**WORK INSTRUCTIONS**
Print all the entries exactly.

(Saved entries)
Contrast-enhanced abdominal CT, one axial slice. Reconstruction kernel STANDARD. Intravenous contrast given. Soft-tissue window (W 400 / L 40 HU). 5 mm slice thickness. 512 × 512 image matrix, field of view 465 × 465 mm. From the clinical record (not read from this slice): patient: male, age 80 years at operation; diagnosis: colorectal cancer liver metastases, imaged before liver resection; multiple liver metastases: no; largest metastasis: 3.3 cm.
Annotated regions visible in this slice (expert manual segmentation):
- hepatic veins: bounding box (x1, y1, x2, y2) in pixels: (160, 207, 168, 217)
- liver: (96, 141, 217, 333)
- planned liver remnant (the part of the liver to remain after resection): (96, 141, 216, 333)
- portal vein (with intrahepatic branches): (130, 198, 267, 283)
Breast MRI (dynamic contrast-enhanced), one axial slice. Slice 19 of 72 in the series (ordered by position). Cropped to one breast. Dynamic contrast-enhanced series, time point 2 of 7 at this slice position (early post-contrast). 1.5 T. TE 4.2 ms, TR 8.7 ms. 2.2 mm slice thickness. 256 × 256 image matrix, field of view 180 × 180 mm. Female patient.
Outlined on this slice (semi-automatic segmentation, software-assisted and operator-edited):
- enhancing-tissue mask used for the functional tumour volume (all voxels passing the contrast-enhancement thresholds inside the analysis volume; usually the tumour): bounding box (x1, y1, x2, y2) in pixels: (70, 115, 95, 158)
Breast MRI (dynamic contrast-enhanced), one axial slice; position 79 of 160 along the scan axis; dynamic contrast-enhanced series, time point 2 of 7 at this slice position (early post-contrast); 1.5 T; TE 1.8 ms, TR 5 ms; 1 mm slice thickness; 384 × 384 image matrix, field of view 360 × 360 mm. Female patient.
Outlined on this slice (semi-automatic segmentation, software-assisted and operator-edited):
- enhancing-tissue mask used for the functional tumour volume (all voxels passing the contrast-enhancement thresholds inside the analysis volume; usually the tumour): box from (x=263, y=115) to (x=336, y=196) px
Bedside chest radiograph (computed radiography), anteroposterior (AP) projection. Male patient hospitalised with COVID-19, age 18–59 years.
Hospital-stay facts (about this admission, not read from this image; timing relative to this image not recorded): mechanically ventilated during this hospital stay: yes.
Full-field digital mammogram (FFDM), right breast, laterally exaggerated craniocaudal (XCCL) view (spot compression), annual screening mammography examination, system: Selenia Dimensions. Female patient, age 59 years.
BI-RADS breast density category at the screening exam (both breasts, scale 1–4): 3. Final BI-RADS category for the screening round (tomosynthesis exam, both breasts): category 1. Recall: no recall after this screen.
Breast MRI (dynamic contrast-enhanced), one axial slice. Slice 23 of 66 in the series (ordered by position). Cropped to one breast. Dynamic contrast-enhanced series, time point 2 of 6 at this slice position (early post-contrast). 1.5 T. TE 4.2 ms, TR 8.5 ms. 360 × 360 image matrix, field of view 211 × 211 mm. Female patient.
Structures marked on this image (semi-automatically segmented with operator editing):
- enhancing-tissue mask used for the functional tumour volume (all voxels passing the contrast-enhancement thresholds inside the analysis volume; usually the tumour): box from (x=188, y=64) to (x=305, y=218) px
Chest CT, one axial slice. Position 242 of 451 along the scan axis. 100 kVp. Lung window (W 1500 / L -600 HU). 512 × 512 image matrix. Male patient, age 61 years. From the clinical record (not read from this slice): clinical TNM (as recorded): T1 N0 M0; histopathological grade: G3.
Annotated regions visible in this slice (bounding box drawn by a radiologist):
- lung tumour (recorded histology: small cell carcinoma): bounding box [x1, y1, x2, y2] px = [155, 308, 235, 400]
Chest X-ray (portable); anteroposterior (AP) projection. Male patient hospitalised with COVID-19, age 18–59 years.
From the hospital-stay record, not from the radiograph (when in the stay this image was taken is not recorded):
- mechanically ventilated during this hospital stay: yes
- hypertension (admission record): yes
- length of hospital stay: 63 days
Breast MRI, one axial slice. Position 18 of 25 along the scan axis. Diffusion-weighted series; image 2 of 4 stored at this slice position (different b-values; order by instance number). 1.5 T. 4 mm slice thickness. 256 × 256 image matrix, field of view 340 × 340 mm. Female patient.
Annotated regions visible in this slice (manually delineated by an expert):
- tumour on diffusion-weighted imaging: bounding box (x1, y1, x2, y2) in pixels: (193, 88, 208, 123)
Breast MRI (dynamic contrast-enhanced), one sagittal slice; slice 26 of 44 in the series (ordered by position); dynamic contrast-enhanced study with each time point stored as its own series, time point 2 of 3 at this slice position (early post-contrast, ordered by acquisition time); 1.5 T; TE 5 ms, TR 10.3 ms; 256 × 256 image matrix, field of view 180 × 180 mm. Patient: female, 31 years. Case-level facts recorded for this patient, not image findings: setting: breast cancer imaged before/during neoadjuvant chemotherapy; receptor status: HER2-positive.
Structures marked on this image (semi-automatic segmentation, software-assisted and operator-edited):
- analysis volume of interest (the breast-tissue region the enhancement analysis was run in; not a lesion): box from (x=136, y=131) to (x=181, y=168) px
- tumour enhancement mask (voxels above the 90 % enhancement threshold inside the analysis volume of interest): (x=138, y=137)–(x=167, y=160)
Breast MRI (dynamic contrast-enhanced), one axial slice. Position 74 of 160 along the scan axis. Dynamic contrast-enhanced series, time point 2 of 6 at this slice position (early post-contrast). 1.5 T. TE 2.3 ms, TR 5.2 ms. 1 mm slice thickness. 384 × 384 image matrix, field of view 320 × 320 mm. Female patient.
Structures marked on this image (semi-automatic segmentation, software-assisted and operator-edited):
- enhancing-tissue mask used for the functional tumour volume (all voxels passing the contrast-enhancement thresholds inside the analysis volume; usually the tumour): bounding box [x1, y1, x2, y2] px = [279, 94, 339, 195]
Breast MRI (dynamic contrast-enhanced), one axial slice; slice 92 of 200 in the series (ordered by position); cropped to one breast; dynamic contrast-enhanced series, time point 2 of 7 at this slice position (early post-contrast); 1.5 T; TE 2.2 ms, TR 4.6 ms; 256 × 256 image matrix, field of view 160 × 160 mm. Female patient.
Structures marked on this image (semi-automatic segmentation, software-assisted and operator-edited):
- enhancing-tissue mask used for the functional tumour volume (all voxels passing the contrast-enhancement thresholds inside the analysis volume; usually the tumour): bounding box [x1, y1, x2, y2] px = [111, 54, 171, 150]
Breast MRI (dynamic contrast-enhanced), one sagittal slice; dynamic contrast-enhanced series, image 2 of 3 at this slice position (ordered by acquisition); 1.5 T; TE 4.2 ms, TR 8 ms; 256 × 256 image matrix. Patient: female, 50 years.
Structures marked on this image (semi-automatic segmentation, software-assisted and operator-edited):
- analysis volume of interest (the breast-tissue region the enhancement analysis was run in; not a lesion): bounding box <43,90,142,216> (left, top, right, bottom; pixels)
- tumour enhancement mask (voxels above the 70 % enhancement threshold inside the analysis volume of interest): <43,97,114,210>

**ANSWER SECTION**
Contrast-enhanced abdominal CT, one axial slice. Reconstruction kernel STANDARD. Intravenous contrast given. Soft-tissue window (W 400 / L 40 HU). 5 mm slice thickness. 512 × 512 image matrix, field of view 465 × 465 mm. From the clinical record (not read from this slice): patient: male, age 80 years at operation; diagnosis: colorectal cancer liver metastases, imaged before liver resection; multiple liver metastases: no; largest metastasis: 3.3 cm.
Annotated regions visible in this slice (expert manual segmentation):
- hepatic veins: bounding box (x1, y1, x2, y2) in pixels: (160, 207, 168, 217)
- liver: (96, 141, 217, 333)
- planned liver remnant (the part of the liver to remain after resection): (96, 141, 216, 333)
- portal vein (with intrahepatic branches): (130, 198, 267, 283)
Breast MRI (dynamic contrast-enhanced), one axial slice. Slice 19 of 72 in the series (ordered by position). Cropped to one breast. Dynamic contrast-enhanced series, time point 2 of 7 at this slice position (early post-contrast). 1.5 T. TE 4.2 ms, TR 8.7 ms. 2.2 mm slice thickness. 256 × 256 image matrix, field of view 180 × 180 mm. Female patient.
Outlined on this slice (semi-automatic segmentation, software-assisted and operator-edited):
- enhancing-tissue mask used for the functional tumour volume (all voxels passing the contrast-enhancement thresholds inside the analysis volume; usually the tumour): bounding box (x1, y1, x2, y2) in pixels: (70, 115, 95, 158)
Breast MRI (dynamic contrast-enhanced), one axial slice; position 79 of 160 along the scan axis; dynamic contrast-enhanced series, time point 2 of 7 at this slice position (early post-contrast); 1.5 T; TE 1.8 ms, TR 5 ms; 1 mm slice thickness; 384 × 384 image matrix, field of view 360 × 360 mm. Female patient.
Outlined on this slice (semi-automatic segmentation, software-assisted and operator-edited):
- enhancing-tissue mask used for the functional tumour volume (all voxels passing the contrast-enhancement thresholds inside the analysis volume; usually the tumour): box from (x=263, y=115) to (x=336, y=196) px
Bedside chest radiograph (computed radiography), anteroposterior (AP) projection. Male patient hospitalised with COVID-19, age 18–59 years.
Hospital-stay facts (about this admission, not read from this image; timing relative to this image not recorded): mechanically ventilated during this hospital stay: yes.
Full-field digital mammogram (FFDM), right breast, laterally exaggerated craniocaudal (XCCL) view (spot compression), annual screening mammography examination, system: Selenia Dimensions. Female patient, age 59 years.
BI-RADS breast density category at the screening exam (both breasts, scale 1–4): 3. Final BI-RADS category for the screening round (tomosynthesis exam, both breasts): category 1. Recall: no recall after this screen.
Breast MRI (dynamic contrast-enhanced), one axial slice. Slice 23 of 66 in the series (ordered by position). Cropped to one breast. Dynamic contrast-enhanced series, time point 2 of 6 at this slice position (early post-contrast). 1.5 T. TE 4.2 ms, TR 8.5 ms. 360 × 360 image matrix, field of view 211 × 211 mm. Female patient.
Structures marked on this image (semi-automatically segmented with operator editing):
- enhancing-tissue mask used for the functional tumour volume (all voxels passing the contrast-enhancement thresholds inside the analysis volume; usually the tumour): box from (x=188, y=64) to (x=305, y=218) px
Chest CT, one axial slice. Position 242 of 451 along the scan axis. 100 kVp. Lung window (W 1500 / L -600 HU). 512 × 512 image matrix. Male patient, age 61 years. From the clinical record (not read from this slice): clinical TNM (as recorded): T1 N0 M0; histopathological grade: G3.
Annotated regions visible in this slice (bounding box drawn by a radiologist):
- lung tumour (recorded histology: small cell carcinoma): bounding box [x1, y1, x2, y2] px = [155, 308, 235, 400]
Chest X-ray (portable); anteroposterior (AP) projection. Male patient hospitalised with COVID-19, age 18–59 years.
From the hospital-stay record, not from the radiograph (when in the stay this image was taken is not recorded):
- mechanically ventilated during this hospital stay: yes
- hypertension (admission record): yes
- length of hospital stay: 63 days
Breast MRI, one axial slice. Position 18 of 25 along the scan axis. Diffusion-weighted series; image 2 of 4 stored at this slice position (different b-values; order by instance number). 1.5 T. 4 mm slice thickness. 256 × 256 image matrix, field of view 340 × 340 mm. Female patient.
Annotated regions visible in this slice (manually delineated by an expert):
- tumour on diffusion-weighted imaging: bounding box (x1, y1, x2, y2) in pixels: (193, 88, 208, 123)
Breast MRI (dynamic contrast-enhanced), one sagittal slice; slice 26 of 44 in the series (ordered by position); dynamic contrast-enhanced study with each time point stored as its own series, time point 2 of 3 at this slice position (early post-contrast, ordered by acquisition time); 1.5 T; TE 5 ms, TR 10.3 ms; 256 × 256 image matrix, field of view 180 × 180 mm. Patient: female, 31 years. Case-level facts recorded for this patient, not image findings: setting: breast cancer imaged before/during neoadjuvant chemotherapy; receptor status: HER2-positive.
Structures marked on this image (semi-automatic segmentation, software-assisted and operator-edited):
- analysis volume of interest (the breast-tissue region the enhancement analysis was run in; not a lesion): box from (x=136, y=131) to (x=181, y=168) px
- tumour enhancement mask (voxels above the 90 % enhancement threshold inside the analysis volume of interest): (x=138, y=137)–(x=167, y=160)
Breast MRI (dynamic contrast-enhanced), one axial slice. Position 74 of 160 along the scan axis. Dynamic contrast-enhanced series, time point 2 of 6 at this slice position (early post-contrast). 1.5 T. TE 2.3 ms, TR 5.2 ms. 1 mm slice thickness. 384 × 384 image matrix, field of view 320 × 320 mm. Female patient.
Structures marked on this image (semi-automatic segmentation, software-assisted and operator-edited):
- enhancing-tissue mask used for the functional tumour volume (all voxels passing the contrast-enhancement thresholds inside the analysis volume; usually the tumour): bounding box [x1, y1, x2, y2] px = [279, 94, 339, 195]
Breast MRI (dynamic contrast-enhanced), one axial slice; slice 92 of 200 in the series (ordered by position); cropped to one breast; dynamic contrast-enhanced series, time point 2 of 7 at this slice position (early post-contrast); 1.5 T; TE 2.2 ms, TR 4.6 ms; 256 × 256 image matrix, field of view 160 × 160 mm. Female patient.
Structures marked on this image (semi-automatic segmentation, software-assisted and operator-edited):
- enhancing-tissue mask used for the functional tumour volume (all voxels passing the contrast-enhancement thresholds inside the analysis volume; usually the tumour): bounding box [x1, y1, x2, y2] px = [111, 54, 171, 150]
Breast MRI (dynamic contrast-enhanced), one sagittal slice; dynamic contrast-enhanced series, image 2 of 3 at this slice position (ordered by acquisition); 1.5 T; TE 4.2 ms, TR 8 ms; 256 × 256 image matrix. Patient: female, 50 years.
Structures marked on this image (semi-automatic segmentation, software-assisted and operator-edited):
- analysis volume of interest (the breast-tissue region the enhancement analysis was run in; not a lesion): bounding box <43,90,142,216> (left, top, right, bottom; pixels)
- tumour enhancement mask (voxels above the 70 % enhancement threshold inside the analysis volume of interest): <43,97,114,210>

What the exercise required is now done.